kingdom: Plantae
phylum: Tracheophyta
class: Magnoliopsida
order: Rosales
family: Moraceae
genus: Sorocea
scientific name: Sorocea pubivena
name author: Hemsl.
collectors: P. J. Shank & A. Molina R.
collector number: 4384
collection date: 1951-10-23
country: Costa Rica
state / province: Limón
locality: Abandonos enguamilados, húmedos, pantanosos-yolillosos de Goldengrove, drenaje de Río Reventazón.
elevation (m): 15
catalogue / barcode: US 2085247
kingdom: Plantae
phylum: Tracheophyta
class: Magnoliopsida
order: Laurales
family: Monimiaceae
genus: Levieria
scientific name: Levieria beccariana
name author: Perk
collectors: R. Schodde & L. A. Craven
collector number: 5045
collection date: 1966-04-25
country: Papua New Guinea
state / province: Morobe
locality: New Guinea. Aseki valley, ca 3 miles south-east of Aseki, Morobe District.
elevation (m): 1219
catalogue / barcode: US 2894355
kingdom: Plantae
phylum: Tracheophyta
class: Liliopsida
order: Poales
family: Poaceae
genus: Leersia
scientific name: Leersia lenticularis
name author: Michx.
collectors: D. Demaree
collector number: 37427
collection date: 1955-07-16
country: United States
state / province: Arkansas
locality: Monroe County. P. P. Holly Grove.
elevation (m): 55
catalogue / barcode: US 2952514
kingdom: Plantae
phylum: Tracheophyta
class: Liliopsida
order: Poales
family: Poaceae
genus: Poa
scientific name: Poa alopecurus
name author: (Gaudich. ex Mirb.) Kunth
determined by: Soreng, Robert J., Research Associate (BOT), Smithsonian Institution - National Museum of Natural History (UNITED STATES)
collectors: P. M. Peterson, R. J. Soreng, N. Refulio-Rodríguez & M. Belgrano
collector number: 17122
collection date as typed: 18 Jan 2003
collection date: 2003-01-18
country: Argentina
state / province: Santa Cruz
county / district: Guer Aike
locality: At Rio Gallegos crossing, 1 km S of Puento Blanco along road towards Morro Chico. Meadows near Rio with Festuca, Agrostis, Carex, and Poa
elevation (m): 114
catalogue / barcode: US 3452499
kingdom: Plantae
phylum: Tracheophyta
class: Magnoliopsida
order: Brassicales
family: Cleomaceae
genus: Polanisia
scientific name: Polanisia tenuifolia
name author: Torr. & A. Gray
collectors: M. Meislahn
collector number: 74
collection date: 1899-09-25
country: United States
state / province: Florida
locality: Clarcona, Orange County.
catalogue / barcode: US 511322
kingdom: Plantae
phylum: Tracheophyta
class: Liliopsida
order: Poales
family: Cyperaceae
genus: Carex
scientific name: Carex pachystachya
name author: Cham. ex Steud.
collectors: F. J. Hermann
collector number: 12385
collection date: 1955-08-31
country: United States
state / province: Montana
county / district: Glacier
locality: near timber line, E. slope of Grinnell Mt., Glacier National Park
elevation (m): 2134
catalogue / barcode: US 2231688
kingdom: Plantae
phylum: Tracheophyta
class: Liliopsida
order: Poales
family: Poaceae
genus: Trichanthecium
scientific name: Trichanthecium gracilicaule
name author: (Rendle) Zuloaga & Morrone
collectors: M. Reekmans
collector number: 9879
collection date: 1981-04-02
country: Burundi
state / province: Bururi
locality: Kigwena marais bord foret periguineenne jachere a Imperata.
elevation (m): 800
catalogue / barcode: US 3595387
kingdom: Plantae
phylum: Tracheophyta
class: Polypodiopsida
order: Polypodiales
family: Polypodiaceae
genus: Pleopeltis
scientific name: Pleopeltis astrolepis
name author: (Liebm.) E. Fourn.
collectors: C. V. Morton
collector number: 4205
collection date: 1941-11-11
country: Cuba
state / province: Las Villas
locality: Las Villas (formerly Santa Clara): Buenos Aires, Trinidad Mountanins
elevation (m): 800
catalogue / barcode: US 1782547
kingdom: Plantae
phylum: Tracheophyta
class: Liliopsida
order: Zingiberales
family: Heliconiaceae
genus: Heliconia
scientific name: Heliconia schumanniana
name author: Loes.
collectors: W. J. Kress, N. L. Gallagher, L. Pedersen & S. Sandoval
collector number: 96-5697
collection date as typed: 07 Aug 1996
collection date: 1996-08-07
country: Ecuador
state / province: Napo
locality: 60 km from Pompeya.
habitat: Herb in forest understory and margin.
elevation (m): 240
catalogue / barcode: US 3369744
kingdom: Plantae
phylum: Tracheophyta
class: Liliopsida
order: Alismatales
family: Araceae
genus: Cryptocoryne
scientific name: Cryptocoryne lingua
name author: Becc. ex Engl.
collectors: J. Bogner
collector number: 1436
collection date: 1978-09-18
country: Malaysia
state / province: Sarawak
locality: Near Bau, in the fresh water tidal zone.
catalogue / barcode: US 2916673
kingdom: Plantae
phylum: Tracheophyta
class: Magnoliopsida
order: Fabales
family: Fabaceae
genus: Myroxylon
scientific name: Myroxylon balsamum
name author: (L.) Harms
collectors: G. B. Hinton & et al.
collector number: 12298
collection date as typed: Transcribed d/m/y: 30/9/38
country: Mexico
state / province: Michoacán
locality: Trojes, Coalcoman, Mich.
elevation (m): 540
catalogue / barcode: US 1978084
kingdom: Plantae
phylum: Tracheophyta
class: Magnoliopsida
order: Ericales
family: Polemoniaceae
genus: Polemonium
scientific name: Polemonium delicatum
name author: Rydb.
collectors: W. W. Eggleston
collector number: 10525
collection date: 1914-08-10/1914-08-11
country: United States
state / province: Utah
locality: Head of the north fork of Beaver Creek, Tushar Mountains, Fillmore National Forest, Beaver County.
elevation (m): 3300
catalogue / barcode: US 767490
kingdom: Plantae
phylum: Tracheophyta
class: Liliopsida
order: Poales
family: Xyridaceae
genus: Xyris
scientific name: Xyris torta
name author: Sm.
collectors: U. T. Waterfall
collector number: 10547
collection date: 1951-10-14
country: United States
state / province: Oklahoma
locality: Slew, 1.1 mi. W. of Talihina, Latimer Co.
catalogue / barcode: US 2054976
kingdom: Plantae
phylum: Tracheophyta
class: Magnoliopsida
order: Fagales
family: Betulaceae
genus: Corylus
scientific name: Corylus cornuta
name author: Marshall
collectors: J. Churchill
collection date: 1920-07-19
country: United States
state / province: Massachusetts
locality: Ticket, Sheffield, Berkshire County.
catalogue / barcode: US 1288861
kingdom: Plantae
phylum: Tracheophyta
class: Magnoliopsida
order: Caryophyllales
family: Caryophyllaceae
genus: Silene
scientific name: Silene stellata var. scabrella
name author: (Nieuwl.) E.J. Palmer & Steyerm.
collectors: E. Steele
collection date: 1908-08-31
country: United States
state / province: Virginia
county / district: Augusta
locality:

========

Output each line of the data above as a JSON list of strings, one string per line, with blank lines omitted.

[
  "kingdom: Plantae",
  "phylum: Tracheophyta",
  "class: Magnoliopsida",
  "order: Rosales",
  "family: Moraceae",
  "genus: Sorocea",
  "scientific name: Sorocea pubivena",
  "name author: Hemsl.",
  "collectors: P. J. Shank & A. Molina R.",
  "collector number: 4384",
  "collection date: 1951-10-23",
  "country: Costa Rica",
  "state / province: Limón",
  "locality: Abandonos enguamilados, húmedos, pantanosos-yolillosos de Goldengrove, drenaje de Río Reventazón.",
  "elevation (m): 15",
  "catalogue / barcode: US 2085247",
  "kingdom: Plantae",
  "phylum: Tracheophyta",
  "class: Magnoliopsida",
  "order: Laurales",
  "family: Monimiaceae",
  "genus: Levieria",
  "scientific name: Levieria beccariana",
  "name author: Perk",
  "collectors: R. Schodde & L. A. Craven",
  "collector number: 5045",
  "collection date: 1966-04-25",
  "country: Papua New Guinea",
  "state / province: Morobe",
  "locality: New Guinea. Aseki valley, ca 3 miles south-east of Aseki, Morobe District.",
  "elevation (m): 1219",
  "catalogue / barcode: US 2894355",
  "kingdom: Plantae",
  "phylum: Tracheophyta",
  "class: Liliopsida",
  "order: Poales",
  "family: Poaceae",
  "genus: Leersia",
  "scientific name: Leersia lenticularis",
  "name author: Michx.",
  "collectors: D. Demaree",
  "collector number: 37427",
  "collection date: 1955-07-16",
  "country: United States",
  "state / province: Arkansas",
  "locality: Monroe County. P. P. Holly Grove.",
  "elevation (m): 55",
  "catalogue / barcode: US 2952514",
  "kingdom: Plantae",
  "phylum: Tracheophyta",
  "class: Liliopsida",
  "order: Poales",
  "family: Poaceae",
  "genus: Poa",
  "scientific name: Poa alopecurus",
  "name author: (Gaudich. ex Mirb.) Kunth",
  "determined by: Soreng, Robert J., Research Associate (BOT), Smithsonian Institution - National Museum of Natural History (UNITED STATES)",
  "collectors: P. M. Peterson, R. J. Soreng, N. Refulio-Rodríguez & M. Belgrano",
  "collector number: 17122",
  "collection date as typed: 18 Jan 2003",
  "collection date: 2003-01-18",
  "country: Argentina",
  "state / province: Santa Cruz",
  "county / district: Guer Aike",
  "locality: At Rio Gallegos crossing, 1 km S of Puento Blanco along road towards Morro Chico. Meadows near Rio with Festuca, Agrostis, Carex, and Poa",
  "elevation (m): 114",
  "catalogue / barcode: US 3452499",
  "kingdom: Plantae",
  "phylum: Tracheophyta",
  "class: Magnoliopsida",
  "order: Brassicales",
  "family: Cleomaceae",
  "genus: Polanisia",
  "scientific name: Polanisia tenuifolia",
  "name author: Torr. & A. Gray",
  "collectors: M. Meislahn",
  "collector number: 74",
  "collection date: 1899-09-25",
  "country: United States",
  "state / province: Florida",
  "locality: Clarcona, Orange County.",
  "catalogue / barcode: US 511322",
  "kingdom: Plantae",
  "phylum: Tracheophyta",
  "class: Liliopsida",
  "order: Poales",
  "family: Cyperaceae",
  "genus: Carex",
  "scientific name: Carex pachystachya",
  "name author: Cham. ex Steud.",
  "collectors: F. J. Hermann",
  "collector number: 12385",
  "collection date: 1955-08-31",
  "country: United States",
  "state / province: Montana",
  "county / district: Glacier",
  "locality: near timber line, E. slope of Grinnell Mt., Glacier National Park",
  "elevation (m): 2134",
  "catalogue / barcode: US 2231688",
  "kingdom: Plantae",
  "phylum: Tracheophyta",
  "class: Liliopsida",
  "order: Poales",
  "family: Poaceae",
  "genus: Trichanthecium",
  "scientific name: Trichanthecium gracilicaule",
  "name author: (Rendle) Zuloaga & Morrone",
  "collectors: M. Reekmans",
  "collector number: 9879",
  "collection date: 1981-04-02",
  "country: Burundi",
  "state / province: Bururi",
  "locality: Kigwena marais bord foret periguineenne jachere a Imperata.",
  "elevation (m): 800",
  "catalogue / barcode: US 3595387",
  "kingdom: Plantae",
  "phylum: Tracheophyta",
  "class: Polypodiopsida",
  "order: Polypodiales",
  "family: Polypodiaceae",
  "genus: Pleopeltis",
  "scientific name: Pleopeltis astrolepis",
  "name author: (Liebm.) E. Fourn.",
  "collectors: C. V. Morton",
  "collector number: 4205",
  "collection date: 1941-11-11",
  "country: Cuba",
  "state / province: Las Villas",
  "locality: Las Villas (formerly Santa Clara): Buenos Aires, Trinidad Mountanins",
  "elevation (m): 800",
  "catalogue / barcode: US 1782547",
  "kingdom: Plantae",
  "phylum: Tracheophyta",
  "class: Liliopsida",
  "order: Zingiberales",
  "family: Heliconiaceae",
  "genus: Heliconia",
  "scientific name: Heliconia schumanniana",
  "name author: Loes.",
  "collectors: W. J. Kress, N. L. Gallagher, L. Pedersen & S. Sandoval",
  "collector number: 96-5697",
  "collection date as typed: 07 Aug 1996",
  "collection date: 1996-08-07",
  "country: Ecuador",
  "state / province: Napo",
  "locality: 60 km from Pompeya.",
  "habitat: Herb in forest understory and margin.",
  "elevation (m): 240",
  "catalogue / barcode: US 3369744",
  "kingdom: Plantae",
  "phylum: Tracheophyta",
  "class: Liliopsida",
  "order: Alismatales",
  "family: Araceae",
  "genus: Cryptocoryne",
  "scientific name: Cryptocoryne lingua",
  "name author: Becc. ex Engl.",
  "collectors: J. Bogner",
  "collector number: 1436",
  "collection date: 1978-09-18",
  "country: Malaysia",
  "state / province: Sarawak",
  "locality: Near Bau, in the fresh water tidal zone.",
  "catalogue / barcode: US 2916673",
  "kingdom: Plantae",
  "phylum: Tracheophyta",
  "class: Magnoliopsida",
  "order: Fabales",
  "family: Fabaceae",
  "genus: Myroxylon",
  "scientific name: Myroxylon balsamum",
  "name author: (L.) Harms",
  "collectors: G. B. Hinton & et al.",
  "collector number: 12298",
  "collection date as typed: Transcribed d/m/y: 30/9/38",
  "country: Mexico",
  "state / province: Michoacán",
  "locality: Trojes, Coalcoman, Mich.",
  "elevation (m): 540",
  "catalogue / barcode: US 1978084",
  "kingdom: Plantae",
  "phylum: Tracheophyta",
  "class: Magnoliopsida",
  "order: Ericales",
  "family: Polemoniaceae",
  "genus: Polemonium",
  "scientific name: Polemonium delicatum",
  "name author: Rydb.",
  "collectors: W. W. Eggleston",
  "collector number: 10525",
  "collection date: 1914-08-10/1914-08-11",
  "country: United States",
  "state / province: Utah",
  "locality: Head of the north fork of Beaver Creek, Tushar Mountains, Fillmore National Forest, Beaver County.",
  "elevation (m): 3300",
  "catalogue / barcode: US 767490",
  "kingdom: Plantae",
  "phylum: Tracheophyta",
  "class: Liliopsida",
  "order: Poales",
  "family: Xyridaceae",
  "genus: Xyris",
  "scientific name: Xyris torta",
  "name author: Sm.",
  "collectors: U. T. Waterfall",
  "collector number: 10547",
  "collection date: 1951-10-14",
  "country: United States",
  "state / province: Oklahoma",
  "locality: Slew, 1.1 mi. W. of Talihina, Latimer Co.",
  "catalogue / barcode: US 2054976",
  "kingdom: Plantae",
  "phylum: Tracheophyta",
  "class: Magnoliopsida",
  "order: Fagales",
  "family: Betulaceae",
  "genus: Corylus",
  "scientific name: Corylus cornuta",
  "name author: Marshall",
  "collectors: J. Churchill",
  "collection date: 1920-07-19",
  "country: United States",
  "state / province: Massachusetts",
  "locality: Ticket, Sheffield, Berkshire County.",
  "catalogue / barcode: US 1288861",
  "kingdom: Plantae",
  "phylum: Tracheophyta",
  "class: Magnoliopsida",
  "order: Caryophyllales",
  "family: Caryophyllaceae",
  "genus: Silene",
  "scientific name: Silene stellata var. scabrella",
  "name author: (Nieuwl.) E.J. Palmer & Steyerm.",
  "collectors: E. Steele",
  "collection date: 1908-08-31",
  "country: United States",
  "state / province: Virginia",
  "county / district: Augusta",
  "locality:"
]